The first client Stephanie gets for her pussy work, – sorry, I mean to have sex with – Zola’s in the room, and the man is gross. The whole thing takes a long time, and is not sexy. I mean, it’s believably sexy for the man, but the whole theater is cringing. Then we see the 16 other guys show up one at a time. They’re the whole spectrum of white and ugly. We get a rapid-fire montage (from Stephanie’s POV) of these men pulling down their pants. Full frontal nudity of a bunch of weird looking penises. 
The movie starts with some sexiness of Zola and Stephanie dancing and then progresses to this deeply unsexy place. I read on Wikipedia that originally James Franco was supposed to direct. Thank god he didn’t. I have a hard time imagining this film being directed by a man and coming out as good as it did. We stay with the protagonist. We get her world, her view, her sympathy for and understanding of Stephanie. The whole thing was about sex and showed sex yet it was the opposite of pornography. That frontal nudity montage could be paused and used as a text for medical residents to diagnosis odd growths and skin plasticity with age. 

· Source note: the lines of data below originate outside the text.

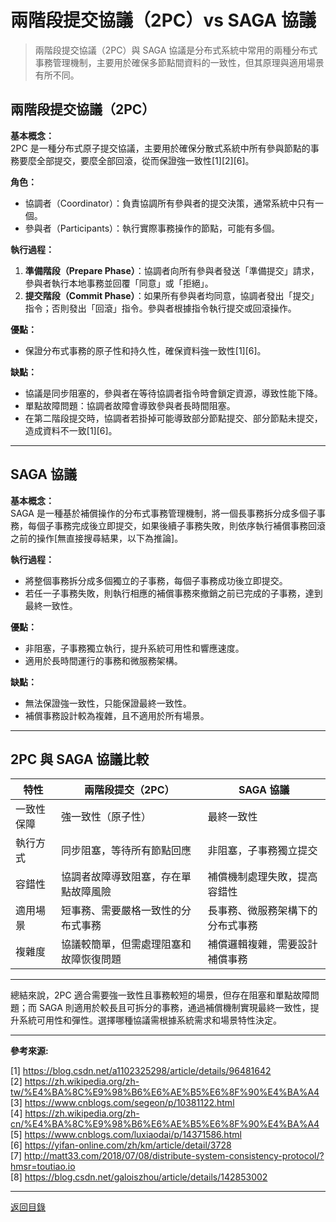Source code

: # 兩階段提交協議（2PC）vs SAGA 協議

> 兩階段提交協議（2PC）與 SAGA 協議是分布式系統中常用的兩種分布式事務管理機制，主要用於確保多節點間資料的一致性，但其原理與適用場景有所不同。

## 兩階段提交協議（2PC）

**基本概念：**  
2PC 是一種分布式原子提交協議，主要用於確保分散式系統中所有參與節點的事務要麼全部提交，要麼全部回滾，從而保證強一致性[1][2][6]。

**角色：**

- 協調者（Coordinator）：負責協調所有參與者的提交決策，通常系統中只有一個。
- 參與者（Participants）：執行實際事務操作的節點，可能有多個。

**執行過程：**

1. **準備階段（Prepare Phase）**：協調者向所有參與者發送「準備提交」請求，參與者執行本地事務並回覆「同意」或「拒絕」。
2. **提交階段（Commit Phase）**：如果所有參與者均同意，協調者發出「提交」指令；否則發出「回滾」指令。參與者根據指令執行提交或回滾操作。

**優點：**

- 保證分布式事務的原子性和持久性，確保資料強一致性[1][6]。

**缺點：**

- 協議是同步阻塞的，參與者在等待協調者指令時會鎖定資源，導致性能下降。
- 單點故障問題：協調者故障會導致參與者長時間阻塞。
- 在第二階段提交時，協調者若掛掉可能導致部分節點提交、部分節點未提交，造成資料不一致[1][6]。

---

## SAGA 協議

**基本概念：**  
SAGA 是一種基於補償操作的分布式事務管理機制，將一個長事務拆分成多個子事務，每個子事務完成後立即提交，如果後續子事務失敗，則依序執行補償事務回滾之前的操作[無直接搜尋結果，以下為推論]。

**執行過程：**

- 將整個事務拆分成多個獨立的子事務，每個子事務成功後立即提交。
- 若任一子事務失敗，則執行相應的補償事務來撤銷之前已完成的子事務，達到最終一致性。

**優點：**

- 非阻塞，子事務獨立執行，提升系統可用性和響應速度。
- 適用於長時間運行的事務和微服務架構。

**缺點：**

- 無法保證強一致性，只能保證最終一致性。
- 補償事務設計較為複雜，且不適用於所有場景。

---

## 2PC 與 SAGA 協議比較

| 特性       | 兩階段提交（2PC）                      | SAGA 協議                        |
| ---------- | -------------------------------------- | -------------------------------- |
| 一致性保障 | 強一致性（原子性）                     | 最終一致性                       |
| 執行方式   | 同步阻塞，等待所有節點回應             | 非阻塞，子事務獨立提交           |
| 容錯性     | 協調者故障導致阻塞，存在單點故障風險   | 補償機制處理失敗，提高容錯性     |
| 適用場景   | 短事務、需要嚴格一致性的分布式事務     | 長事務、微服務架構下的分布式事務 |
| 複雜度     | 協議較簡單，但需處理阻塞和故障恢復問題 | 補償邏輯複雜，需要設計補償事務   |

---

總結來說，2PC 適合需要強一致性且事務較短的場景，但存在阻塞和單點故障問題；而 SAGA 則適用於較長且可拆分的事務，通過補償機制實現最終一致性，提升系統可用性和彈性。選擇哪種協議需根據系統需求和場景特性決定。

---

**參考來源:**

[1] https://blog.csdn.net/a1102325298/article/details/96481642 \
[2] https://zh.wikipedia.org/zh-tw/%E4%BA%8C%E9%98%B6%E6%AE%B5%E6%8F%90%E4%BA%A4 \
[3] https://www.cnblogs.com/segeon/p/10381122.html \
[4] https://zh.wikipedia.org/zh-cn/%E4%BA%8C%E9%98%B6%E6%AE%B5%E6%8F%90%E4%BA%A4 \
[5] https://www.cnblogs.com/luxiaodai/p/14371586.html \
[6] https://yifan-online.com/zh/km/article/detail/3728 \
[7] http://matt33.com/2018/07/08/distribute-system-consistency-protocol/?hmsr=toutiao.io \
[8] https://blog.csdn.net/galoiszhou/article/details/142853002

---

[返回目錄](./../README.md)
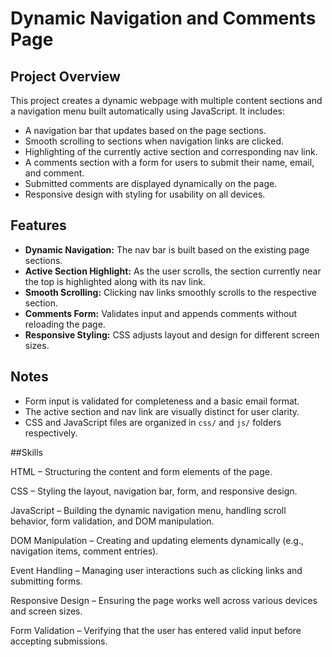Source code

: # Dynamic Navigation and Comments Page

## Project Overview

This project creates a dynamic webpage with multiple content sections and a navigation menu built automatically using JavaScript. It includes:

- A navigation bar that updates based on the page sections.
- Smooth scrolling to sections when navigation links are clicked.
- Highlighting of the currently active section and corresponding nav link.
- A comments section with a form for users to submit their name, email, and comment.
- Submitted comments are displayed dynamically on the page.
- Responsive design with styling for usability on all devices.

## Features

- **Dynamic Navigation:** The nav bar is built based on the existing page sections.
- **Active Section Highlight:** As the user scrolls, the section currently near the top is highlighted along with its nav link.
- **Smooth Scrolling:** Clicking nav links smoothly scrolls to the respective section.
- **Comments Form:** Validates input and appends comments without reloading the page.
- **Responsive Styling:** CSS adjusts layout and design for different screen sizes.


## Notes

- Form input is validated for completeness and a basic email format.
- The active section and nav link are visually distinct for user clarity.
- CSS and JavaScript files are organized in `css/` and `js/` folders respectively.

##Skills

HTML – Structuring the content and form elements of the page.

CSS – Styling the layout, navigation bar, form, and responsive design.

JavaScript – Building the dynamic navigation menu, handling scroll behavior, form validation, and DOM manipulation.

DOM Manipulation – Creating and updating elements dynamically (e.g., navigation items, comment entries).

Event Handling – Managing user interactions such as clicking links and submitting forms.

Responsive Design – Ensuring the page works well across various devices and screen sizes.

Form Validation – Verifying that the user has entered valid input before accepting submissions.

Plus, it’s remarkable (and this was in the tweet thread as well) that Zola resists becoming the victim. She’s in a situation where she doesn’t have a lot of control. She’s way far from home, she doesn’t have any allies, she doesn’t have a ride or much money, and X is way bigger and stronger than she is. But she keeps resisting, keeps making choices, keeps drawing her boundaries and making her requests – my time is up, I want to go home.